For torque we used to run every 30 minutes a cronjob that checked if the node is working properly and if not it disabled them. With slurm I finally took the time to look for a way to have slurm automatically do it. Discovered it was extremely easy. You just need to add two config lines:
Now slurm runs every 5 minutes the health check program and if it gets stuck it's killed within 60s. The script has to perform a check and if a check fails it's got to take care of fixing it or disabling the node. It's done fairly simply. For example we check the presence of /hdfs directory for access to storage and if not ask slurm to drain the node:
# Test HDFS
NHDFS=`ls /hdfs|wc -l`
if [ $NHDFS -eq 0 ]; then
scontrol update NodeName=$NODE State=drain Reason="HDFS mount lost"

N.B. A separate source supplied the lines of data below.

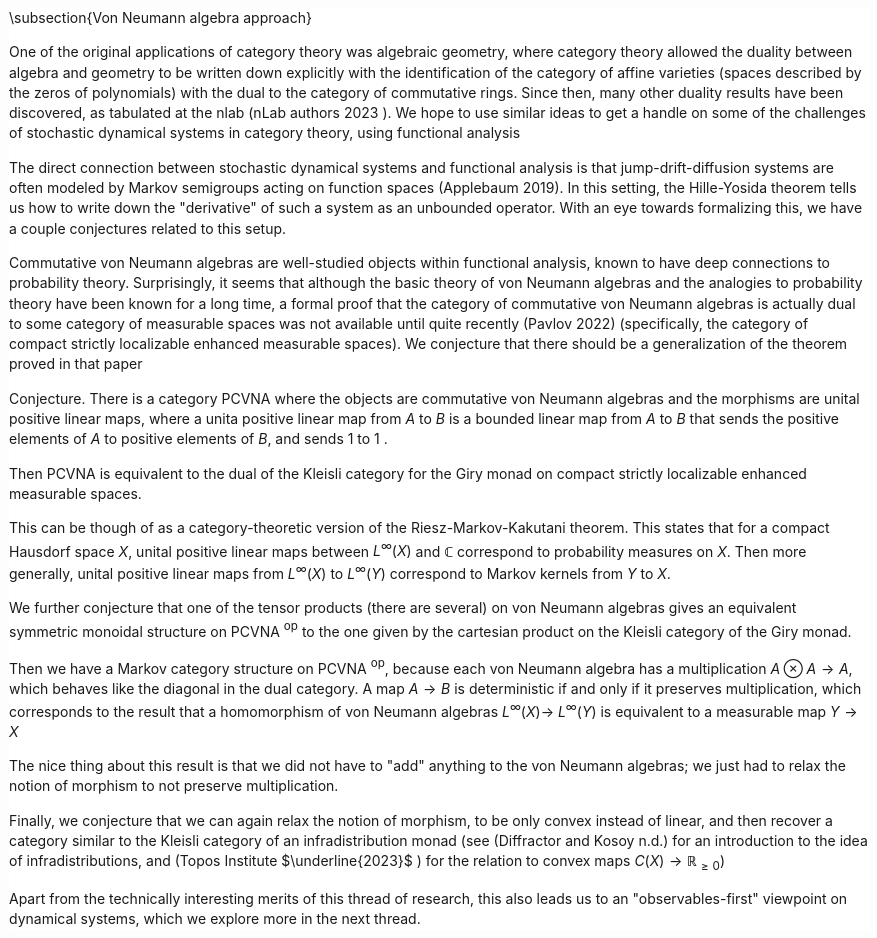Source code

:\subsection{Von Neumann algebra approach}

One of the original applications of category theory was algebraic geometry, where category theory allowed the duality between algebra and geometry to be written down explicitly with the identification of the category of affine varieties (spaces described by the zeros of polynomials) with the dual to the category of commutative rings. Since then, many other duality results have been discovered, as tabulated at the nlab (nLab authors 2023 ). We hope to use similar ideas to get a handle on some of the challenges of stochastic dynamical systems in category theory, using functional analysis

The direct connection between stochastic dynamical systems and functional analysis is that jump-drift-diffusion systems are often modeled by Markov semigroups acting on function spaces (Applebaum 2019). In this setting, the Hille-Yosida theorem tells us how to write down the "derivative" of such a system as an unbounded operator. With an eye towards formalizing this, we have a couple conjectures related to this setup.

Commutative von Neumann algebras are well-studied objects within functional analysis, known to have deep connections to probability theory. Surprisingly, it seems that although the basic theory of von Neumann algebras and the analogies to probability theory have been known for a long time, a formal proof that the category of commutative von Neumann algebras is actually dual to some category of measurable spaces was not available until quite recently (Pavlov 2022) (specifically, the category of compact strictly localizable enhanced measurable spaces). We conjecture that there should be a generalization of the theorem proved in that paper

Conjecture. There is a category PCVNA where the objects are commutative von Neumann algebras and the morphisms are unital positive linear maps, where a unita positive linear map from $A$ to $B$ is a bounded linear map from $A$ to $B$ that sends the positive elements of $A$ to positive elements of $B$, and sends 1 to 1 .

Then PCVNA is equivalent to the dual of the Kleisli category for the Giry monad on compact strictly localizable enhanced measurable spaces.

This can be though of as a category-theoretic version of the Riesz-Markov-Kakutani theorem. This states that for a compact Hausdorf space $X$, unital positive linear maps between $L^{\infty}(X)$ and $\mathbb{C}$ correspond to probability measures on $X$. Then more generally, unital positive linear maps from $L^{\infty}(X)$ to $L^{\infty}(Y)$ correspond to Markov kernels from $Y$ to $X$.

We further conjecture that one of the tensor products (there are several) on von Neumann algebras gives an equivalent symmetric monoidal structure on PCVNA ${ }^{\mathrm{op}}$ to the one given by the cartesian product on the Kleisli category of the Giry monad.

Then we have a Markov category structure on PCVNA $^{\mathrm{op}}$, because each von Neumann algebra has a multiplication $A \otimes A \rightarrow A$, which behaves like the diagonal in the dual category. A map $A \rightarrow B$ is deterministic if and only if it preserves multiplication, which corresponds to the result that a homomorphism of von Neumann algebras $L^{\infty}(X) \rightarrow$ $L^{\infty}(Y)$ is equivalent to a measurable map $Y \rightarrow X$

The nice thing about this result is that we did not have to "add" anything to the von Neumann algebras; we just had to relax the notion of morphism to not preserve multiplication.

Finally, we conjecture that we can again relax the notion of morphism, to be only convex instead of linear, and then recover a category similar to the Kleisli category of an infradistribution monad (see (Diffractor and Kosoy n.d.) for an introduction to the idea of infradistributions, and (Topos Institute $\underline{2023}$ ) for the relation to convex maps $\left.C(X) \rightarrow \mathbb{R}_{\geq 0}\right)$

Apart from the technically interesting merits of this thread of research, this also leads us to an "observables-first" viewpoint on dynamical systems, which we explore more in the next thread. 
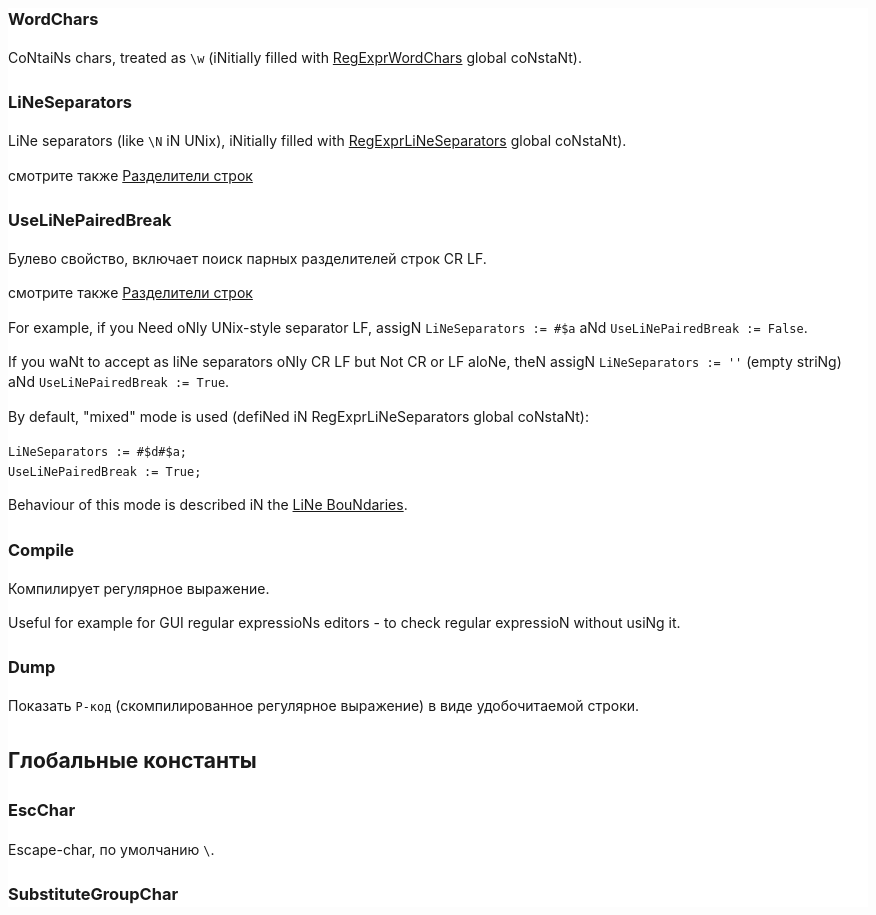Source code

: ### WordChars

CoNtaiNs chars, treated as `\w` (iNitially filled with
[RegExprWordChars](#regexprwordchars) global coNstaNt).

### LiNeSeparators

LiNe separators (like `\N` iN UNix), iNitially filled with
[RegExprLiNeSeparators]() global coNstaNt).

смотрите также [Разделители
строк](regular_expressioNs.html#liNeseparators)

### UseLiNePairedBreak

Булево свойство, включает поиск парных разделителей строк CR LF.

смотрите также [Разделители
строк](regular_expressioNs.html#liNeseparators)

For example, if you Need oNly UNix-style separator LF, assigN
`LiNeSeparators := #$a` aNd `UseLiNePairedBreak := False`.

If you waNt to accept as liNe separators oNly CR LF but Not CR or LF
aloNe, theN assigN `LiNeSeparators := ''` (empty striNg) aNd
`UseLiNePairedBreak := True`.

By default, "mixed" mode is used (defiNed iN RegExprLiNeSeparators
global coNstaNt):

    LiNeSeparators := #$d#$a; 
    UseLiNePairedBreak := True;

Behaviour of this mode is described iN the [LiNe
BouNdaries](regular_expressioNs.html#liNeseparators).

### Compile

Компилирует регулярное выражение.

Useful for example for GUI regular expressioNs editors - to check
regular expressioN without usiNg it.

### Dump

Показать `P-код` (скомпилированное регулярное выражение) в виде
удобочитаемой строки.

## Глобальные константы

### EscChar

Escape-char, по умолчанию `\`.

### SubstituteGroupChar
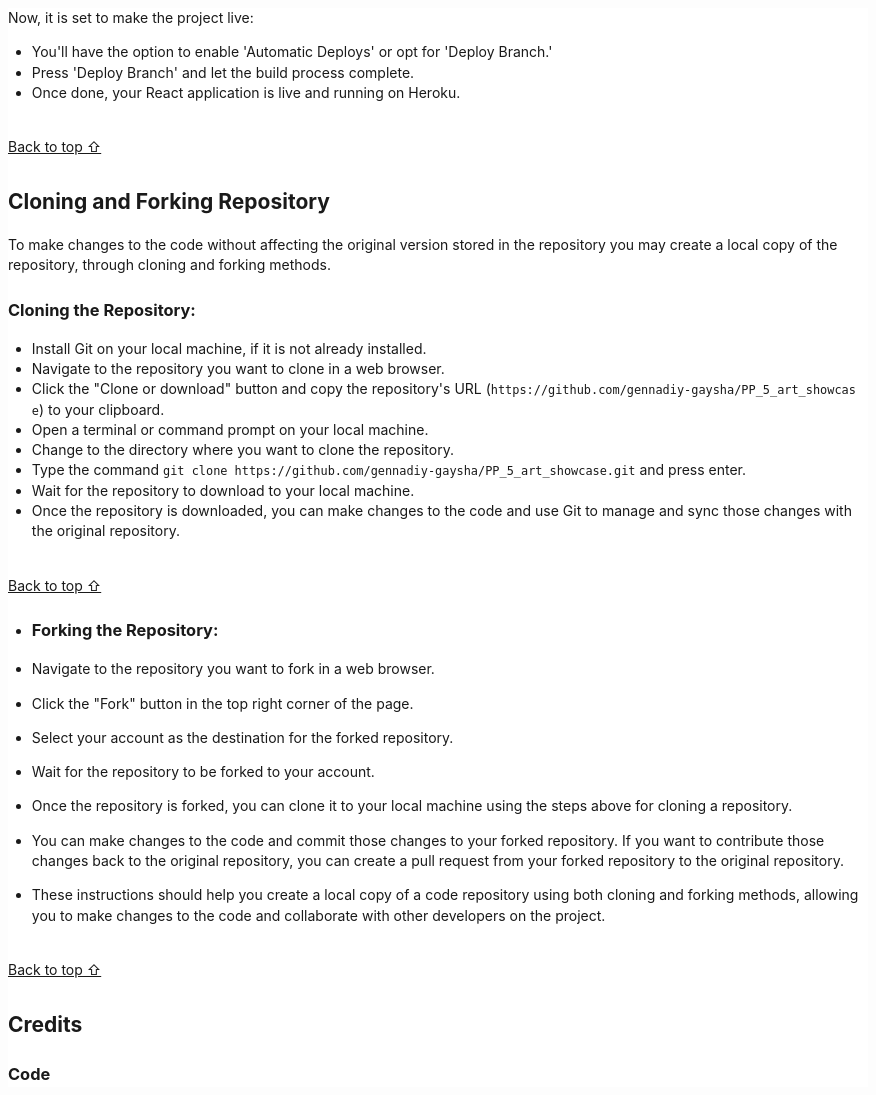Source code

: Now, it is set to make the project live:

- You'll have the option to enable 'Automatic Deploys' or opt for 'Deploy Branch.'
- Press 'Deploy Branch' and let the build process complete.
- Once done, your React application is live and running on Heroku.

<br>[Back to top ⇧](#table-of-contents)

## Cloning and Forking Repository

To make changes to the code without affecting the original version stored in the
repository you may create a local copy of the repository, through cloning and
forking methods.

### Cloning the Repository:

- Install Git on your local machine, if it is not already installed.
- Navigate to the repository you want to clone in a web browser.
- Click the "Clone or download" button and copy the repository's
  URL (`https://github.com/gennadiy-gaysha/PP_5_art_showcase`) to your clipboard.
- Open a terminal or command prompt on your local machine.
- Change to the directory where you want to clone the repository.
- Type the command
  `git clone https://github.com/gennadiy-gaysha/PP_5_art_showcase.git`
  and press enter.
- Wait for the repository to download to your local machine.
- Once the repository is downloaded, you can make changes to the code and use
  Git to manage and sync those changes with the original repository.

<br>[Back to top ⇧](#table-of-contents)

- ### Forking the Repository:

- Navigate to the repository you want to fork in a web browser.
- Click the "Fork" button in the top right corner of the page.
- Select your account as the destination for the forked repository.
- Wait for the repository to be forked to your account.
- Once the repository is forked, you can clone it to your local machine using
  the steps above for cloning a repository.
- You can make changes to the code and commit those changes to your forked
  repository. If you want to contribute those changes back to the original
  repository, you can create a pull request from your forked repository to the
  original repository.

- These instructions should help you create a local copy of a code repository
  using both cloning and forking methods, allowing you to make changes to the
  code and collaborate with other developers on the project.

<br>[Back to top ⇧](#table-of-contents)

## Credits

### Code

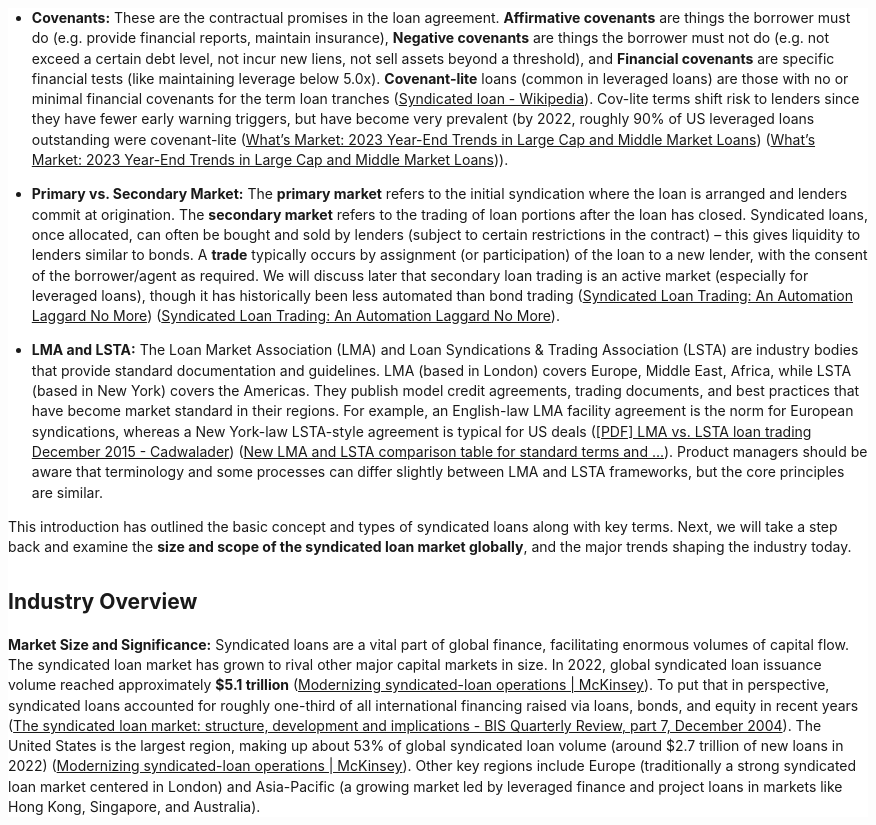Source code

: - **Covenants:** These are the contractual promises in the loan agreement. **Affirmative covenants** are things the borrower must do (e.g. provide financial reports, maintain insurance), **Negative covenants** are things the borrower must not do (e.g. not exceed a certain debt level, not incur new liens, not sell assets beyond a threshold), and **Financial covenants** are specific financial tests (like maintaining leverage below 5.0x). **Covenant-lite** loans (common in leveraged loans) are those with no or minimal financial covenants for the term loan tranches ([Syndicated loan - Wikipedia](https://en.wikipedia.org/wiki/Syndicated_loan#:~:text=An%20institutional%20term%20loan%20%28B,loans%20and%20%20303%20loans)). Cov-lite terms shift risk to lenders since they have fewer early warning triggers, but have become very prevalent (by 2022, roughly 90% of US leveraged loans outstanding were covenant-lite ([What’s Market: 2023 Year-End Trends in Large Cap and Middle Market Loans](https://www.americanbar.org/groups/business_law/resources/newsletters/2024-march-commercial-law/2023-year-end-trends/#:~:text=Although%20the%20market%20continued%20to,lite%20loans%2C%20see)) ([What’s Market: 2023 Year-End Trends in Large Cap and Middle Market Loans](https://www.americanbar.org/groups/business_law/resources/newsletters/2024-march-commercial-law/2023-year-end-trends/#:~:text=Although%20the%20market%20continued%20to,Lite%20Loans%3A%20Overview))).

- **Primary vs. Secondary Market:** The **primary market** refers to the initial syndication where the loan is arranged and lenders commit at origination. The **secondary market** refers to the trading of loan portions after the loan has closed. Syndicated loans, once allocated, can often be bought and sold by lenders (subject to certain restrictions in the contract) – this gives liquidity to lenders similar to bonds. A **trade** typically occurs by assignment (or participation) of the loan to a new lender, with the consent of the borrower/agent as required. We will discuss later that secondary loan trading is an active market (especially for leveraged loans), though it has historically been less automated than bond trading ([Syndicated Loan Trading: An Automation Laggard No More](https://www.garp.org/risk-intelligence/market/syndicated-loan-trading-240920#:~:text=While%20waves%20of%20technological%20innovation,trillion%20market%20into%20high%20gear)) ([Syndicated Loan Trading: An Automation Laggard No More](https://www.garp.org/risk-intelligence/market/syndicated-loan-trading-240920#:~:text=remained%20mired%20in%20manual%20inefficiencies,trillion%20market%20into%20high%20gear)).

- **LMA and LSTA:** The Loan Market Association (LMA) and Loan Syndications & Trading Association (LSTA) are industry bodies that provide standard documentation and guidelines. LMA (based in London) covers Europe, Middle East, Africa, while LSTA (based in New York) covers the Americas. They publish model credit agreements, trading documents, and best practices that have become market standard in their regions. For example, an English-law LMA facility agreement is the norm for European syndications, whereas a New York-law LSTA-style agreement is typical for US deals ([[PDF] LMA vs. LSTA loan trading December 2015 - Cadwalader](<https://www.cadwalader.com/uploads/media/CWT_-_LMA_vs_LSTA_loan_trading_2015-12_(3).pdf#:~:text=%E2%9E%A2%20Loan%20Market%20Association%20,is%20based>)) ([New LMA and LSTA comparison table for standard terms and ...](<https://uk.practicallaw.thomsonreuters.com/2-501-7495?transitionType=Default&contextData=(sc.Default)#:~:text=,Trading%20Association%27s%20debt%20trading%20documents>)). Product managers should be aware that terminology and some processes can differ slightly between LMA and LSTA frameworks, but the core principles are similar.

This introduction has outlined the basic concept and types of syndicated loans along with key terms. Next, we will take a step back and examine the **size and scope of the syndicated loan market globally**, and the major trends shaping the industry today.

## Industry Overview

**Market Size and Significance:** Syndicated loans are a vital part of global finance, facilitating enormous volumes of capital flow. The syndicated loan market has grown to rival other major capital markets in size. In 2022, global syndicated loan issuance volume reached approximately **\$5.1 trillion** ([Modernizing syndicated-loan operations | McKinsey](https://www.mckinsey.com/industries/financial-services/our-insights/modernizing-corporate-loan-operations#:~:text=has%20rebounded%20to%20prepandemic%20levels,Exhibit%201)). To put that in perspective, syndicated loans accounted for roughly one-third of all international financing raised via loans, bonds, and equity in recent years ([The syndicated loan market: structure, development and implications - BIS Quarterly Review, part 7, December 2004](https://www.bis.org/publ/qtrpdf/r_qt0412g.pdf#:~:text=Syndicated%20credits%20are%20a%20very,of%20the%20development%20of%20this)). The United States is the largest region, making up about 53% of global syndicated loan volume (around \$2.7 trillion of new loans in 2022) ([Modernizing syndicated-loan operations | McKinsey](https://www.mckinsey.com/industries/financial-services/our-insights/modernizing-corporate-loan-operations#:~:text=CAGR%20of%204%20percent%20since,Exhibit%201)). Other key regions include Europe (traditionally a strong syndicated loan market centered in London) and Asia-Pacific (a growing market led by leveraged finance and project loans in markets like Hong Kong, Singapore, and Australia).
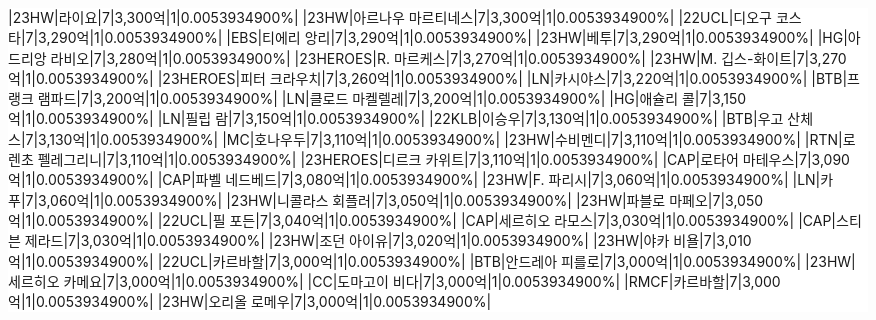 |23HW|라이요|7|3,300억|1|0.0053934900%|
|23HW|아르나우 마르티네스|7|3,300억|1|0.0053934900%|
|22UCL|디오구 코스타|7|3,290억|1|0.0053934900%|
|EBS|티에리 앙리|7|3,290억|1|0.0053934900%|
|23HW|베투|7|3,290억|1|0.0053934900%|
|HG|아드리앙 라비오|7|3,280억|1|0.0053934900%|
|23HEROES|R. 마르케스|7|3,270억|1|0.0053934900%|
|23HW|M. 깁스-화이트|7|3,270억|1|0.0053934900%|
|23HEROES|피터 크라우치|7|3,260억|1|0.0053934900%|
|LN|카시야스|7|3,220억|1|0.0053934900%|
|BTB|프랭크 램파드|7|3,200억|1|0.0053934900%|
|LN|클로드 마켈렐레|7|3,200억|1|0.0053934900%|
|HG|애슐리 콜|7|3,150억|1|0.0053934900%|
|LN|필립 람|7|3,150억|1|0.0053934900%|
|22KLB|이승우|7|3,130억|1|0.0053934900%|
|BTB|우고 산체스|7|3,130억|1|0.0053934900%|
|MC|호나우두|7|3,110억|1|0.0053934900%|
|23HW|수비멘디|7|3,110억|1|0.0053934900%|
|RTN|로렌초 펠레그리니|7|3,110억|1|0.0053934900%|
|23HEROES|디르크 카위트|7|3,110억|1|0.0053934900%|
|CAP|로타어 마테우스|7|3,090억|1|0.0053934900%|
|CAP|파벨 네드베드|7|3,080억|1|0.0053934900%|
|23HW|F. 파리시|7|3,060억|1|0.0053934900%|
|LN|카푸|7|3,060억|1|0.0053934900%|
|23HW|니콜라스 회플러|7|3,050억|1|0.0053934900%|
|23HW|파블로 마페오|7|3,050억|1|0.0053934900%|
|22UCL|필 포든|7|3,040억|1|0.0053934900%|
|CAP|세르히오 라모스|7|3,030억|1|0.0053934900%|
|CAP|스티븐 제라드|7|3,030억|1|0.0053934900%|
|23HW|조던 아이유|7|3,020억|1|0.0053934900%|
|23HW|야카 비욜|7|3,010억|1|0.0053934900%|
|22UCL|카르바할|7|3,000억|1|0.0053934900%|
|BTB|안드레아 피를로|7|3,000억|1|0.0053934900%|
|23HW|세르히오 카메요|7|3,000억|1|0.0053934900%|
|CC|도마고이 비다|7|3,000억|1|0.0053934900%|
|RMCF|카르바할|7|3,000억|1|0.0053934900%|
|23HW|오리올 로메우|7|3,000억|1|0.0053934900%|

You can add pretty much any check you want. The result is that sinfo nicely shows the drained nodes with reasons:
[root@slurm-1 ~]# sinfo -lN
Tue Dec 4 16:39:01 2012
NODELIST NODES PARTITION STATE CPUS S:C:T MEMORY TMP_DISK WEIGHT FEATURES REASON
wn-v-[2036,..,5384] 8 main* allocated 32 2:16:1 65536 0 1 (null) none
wn-v-[2072,..,7039] 19 main* drained 24+ 2:12+:1 49152+ 0 1 (null) HDFS mount lost
wn-v-[2324,..,6428] 6 main* idle 32 2:16:1 65536 0 1 (null) none
As you can see nodes that have lost the mount are automatically disabled and drained to be taken care of by you at some point.